··· Material for this task
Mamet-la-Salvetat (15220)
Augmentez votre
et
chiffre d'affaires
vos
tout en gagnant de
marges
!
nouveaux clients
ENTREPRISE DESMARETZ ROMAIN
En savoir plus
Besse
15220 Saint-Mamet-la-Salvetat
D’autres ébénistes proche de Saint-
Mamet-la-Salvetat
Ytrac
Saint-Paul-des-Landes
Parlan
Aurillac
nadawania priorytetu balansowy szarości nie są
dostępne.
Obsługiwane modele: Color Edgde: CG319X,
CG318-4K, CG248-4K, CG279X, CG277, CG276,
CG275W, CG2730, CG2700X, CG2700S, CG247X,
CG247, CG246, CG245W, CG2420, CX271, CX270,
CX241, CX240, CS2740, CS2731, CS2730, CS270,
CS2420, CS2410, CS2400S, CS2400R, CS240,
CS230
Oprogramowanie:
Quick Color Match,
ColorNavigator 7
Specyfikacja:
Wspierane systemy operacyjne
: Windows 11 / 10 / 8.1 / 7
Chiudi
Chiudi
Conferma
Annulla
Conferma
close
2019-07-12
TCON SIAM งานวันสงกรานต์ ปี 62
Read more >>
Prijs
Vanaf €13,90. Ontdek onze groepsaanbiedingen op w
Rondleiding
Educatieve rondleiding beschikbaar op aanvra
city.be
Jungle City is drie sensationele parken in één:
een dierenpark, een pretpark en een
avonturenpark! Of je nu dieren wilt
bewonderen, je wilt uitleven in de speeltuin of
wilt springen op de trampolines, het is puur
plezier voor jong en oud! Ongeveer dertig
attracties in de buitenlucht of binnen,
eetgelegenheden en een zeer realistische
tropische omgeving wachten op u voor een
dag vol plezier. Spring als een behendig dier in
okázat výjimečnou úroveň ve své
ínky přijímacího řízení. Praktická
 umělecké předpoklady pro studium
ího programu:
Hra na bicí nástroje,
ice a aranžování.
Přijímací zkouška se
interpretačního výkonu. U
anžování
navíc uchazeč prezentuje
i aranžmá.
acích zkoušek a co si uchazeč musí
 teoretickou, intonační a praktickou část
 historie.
······
Assignment
The answer is the records above restated word for word from their opening line through the line that holds "Obsługiwane modele: Color", both included, and nothing else.

Response box
Mamet-la-Salvetat (15220)
Augmentez votre
et
chiffre d'affaires
vos
tout en gagnant de
marges
!
nouveaux clients
ENTREPRISE DESMARETZ ROMAIN
En savoir plus
Besse
15220 Saint-Mamet-la-Salvetat
D’autres ébénistes proche de Saint-
Mamet-la-Salvetat
Ytrac
Saint-Paul-des-Landes
Parlan
Aurillac
nadawania priorytetu balansowy szarości nie są
dostępne.
Obsługiwane modele: Color Edgde: CG319X,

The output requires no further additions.